«Je ne vois pas l’intérêt de payer la même cotisation que les autres alors que j’habite au premier étage et je n’utilise pas l’ascenseur»… A elle seule, cette déclaration résume l’état d’esprit qui règne chez des copropriétaires. Dans beaucoup de cas, le litige lié au non-paiement des charges communes tourne à un début de «guerre civile».
Dans certains immeubles, une riposte a été trouvée à ceux qui refusent de régler les frais de syndic: souvent le syndic condamne l’accès de l’ascenseur au premier étage ou met en place un système de clés ou de codes. Mais ces restrictions ne sont pas la solution idoine. La loi est claire: les entrées, les sous-sols et les ascenseurs font parties de la liste des parties communes citées dans la loi n°18-00 relative au statut de la copropriété des immeubles bâtis.

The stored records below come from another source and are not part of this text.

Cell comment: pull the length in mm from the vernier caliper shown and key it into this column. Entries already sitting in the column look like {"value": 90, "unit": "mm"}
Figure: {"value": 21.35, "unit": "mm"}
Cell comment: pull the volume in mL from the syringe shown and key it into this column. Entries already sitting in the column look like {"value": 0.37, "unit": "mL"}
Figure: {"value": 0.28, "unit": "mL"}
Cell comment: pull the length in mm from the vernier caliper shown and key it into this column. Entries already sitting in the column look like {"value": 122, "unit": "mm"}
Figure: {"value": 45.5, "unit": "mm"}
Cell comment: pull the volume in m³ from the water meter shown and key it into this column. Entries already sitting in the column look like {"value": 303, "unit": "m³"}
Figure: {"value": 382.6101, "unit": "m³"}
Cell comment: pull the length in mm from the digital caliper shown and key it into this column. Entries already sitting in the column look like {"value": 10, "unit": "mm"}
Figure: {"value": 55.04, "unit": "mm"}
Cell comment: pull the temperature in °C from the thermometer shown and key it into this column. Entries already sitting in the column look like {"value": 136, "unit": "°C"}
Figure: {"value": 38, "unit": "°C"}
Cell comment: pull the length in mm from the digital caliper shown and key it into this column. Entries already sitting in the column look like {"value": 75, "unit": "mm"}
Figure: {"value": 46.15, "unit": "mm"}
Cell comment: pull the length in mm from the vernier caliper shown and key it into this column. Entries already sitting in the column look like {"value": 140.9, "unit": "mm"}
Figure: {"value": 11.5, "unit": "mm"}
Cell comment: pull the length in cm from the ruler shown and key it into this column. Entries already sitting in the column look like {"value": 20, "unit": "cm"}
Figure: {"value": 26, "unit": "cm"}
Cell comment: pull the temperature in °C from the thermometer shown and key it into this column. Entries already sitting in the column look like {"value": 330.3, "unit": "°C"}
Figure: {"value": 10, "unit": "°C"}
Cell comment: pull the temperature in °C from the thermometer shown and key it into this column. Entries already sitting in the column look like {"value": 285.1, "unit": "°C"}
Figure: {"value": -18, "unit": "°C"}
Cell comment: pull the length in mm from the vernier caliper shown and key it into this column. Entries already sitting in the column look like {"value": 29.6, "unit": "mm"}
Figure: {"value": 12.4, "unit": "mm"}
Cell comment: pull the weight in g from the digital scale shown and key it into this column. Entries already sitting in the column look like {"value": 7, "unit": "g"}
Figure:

La culture de la copropriété et les charges et obligations qui vont avec ont du mal à s’installer.
En témoignent la dégradation des parties communes, le squat des cages d’escaliers ou encore de la terrasse de l’immeuble… Dans certains cas, la situation est telle qu’elle provoque des tensions… voire des conflits entre voisins. En particulier dans les immeubles qui comptent plusieurs copropriétaires.
«Plus le nombre de copropriétaires est élevé, plus il est difficile de recouvrer les créances. Il suffit que quelques-uns ne paient pas pour que les autres suivent», s’indigne un syndic. Une situation qui n’encourage pas non plus au recours à un syndic professionnel. Et ce même si la loi offre toutes les garanties au syndic (article 25 de la loi 18-00) pour le recouvrement des créances.
Celui-ci n’a même pas besoin de l’autorisation préalable de l’assemblée générale pour les réclamer par voie de justice. D’autant que l’assemblée générale des copropriétaires vote chaque année un budget prévisionnel et une provision pour la prise en charge des grands travaux d’entretien et les copropriétaires sont ainsi tenus de verser les provisions pour le financement du budget voté.
Comme le précise la loi, ces provisions sont exigibles le premier jour de chaque trimestre ou le premier jour de la période fixée par l’assemblée générale. En cas de nécessité, le syndic peut demander aux copropriétaires de verser une contribution supplémentaire lors de l’année en cours à charge de la soumettre à l’approbation de l’assemblée générale suivante.
Dans la pratique, même si le niveau des contributions fait l’objet d’un vote et que le syndic n’a pas besoin de l’aval de l’assemblée pour ester en justice, il y recourt. «En abordant le problème du recouvrement durant l’assemblée générale, le syndic engage en quelque sorte une ultime tentative pour amener les copropriétaires à honorer leur dette et aussi pour éviter les tensions», souligne un syndic. Cette démarche peut réussir comme elle peut se solder par un échec.
Ceci étant, la loi prévoit un ensemble de mesures pour assurer le recouvrement des cotisations. Ainsi, à défaut du versement dans les délais, les cotisations non encore échues deviennent immédiatement exigibles après mise en demeure par lettre recommandée, avec accusé de réception, restée infructueuse pendant plus de trente jours.
Si le copropriétaire n’y donne pas suite, le syndic engage la procédure d’injonction de payer. Celle-ci est prononcée par le président du tribunal de première instance sur la base d’un certain nombre de documents. Il s’agit notamment du procès-verbal de l’assemblée générale en vertu duquel est approuvé le montant des charges de l’année concernée et le relevé de compte des dettes du propriétaire débiteur approuvé par le syndic .
A cela s’ajoutent le certificat de propriété prouvant la quote-part revenant au propriétaire débiteur dans les parties communes ainsi qu’une attestation justifiant la mise en demeure du propriétaire. Le syndic dispose aussi de la possibilité d’actionner l’hypothèque forcée. Elle s’applique sur la partie privative et la quote-part dans les parties indivises. Elle est levée par ordonnance du président du tribunal une fois la dette acquittée.
Le législateur a tenu également à préciser que les créances du syndic bénéficient d’un privilège sur les meubles se trouvant dans l’appartement ou le local et sur la valeur locative. Ceci étant, les créances du syndic relatives aux charges communes sont prescrites si elles ne sont pas réclamées dans un délai de cinq ans, à compter de leur approbation par l’assemblée générale.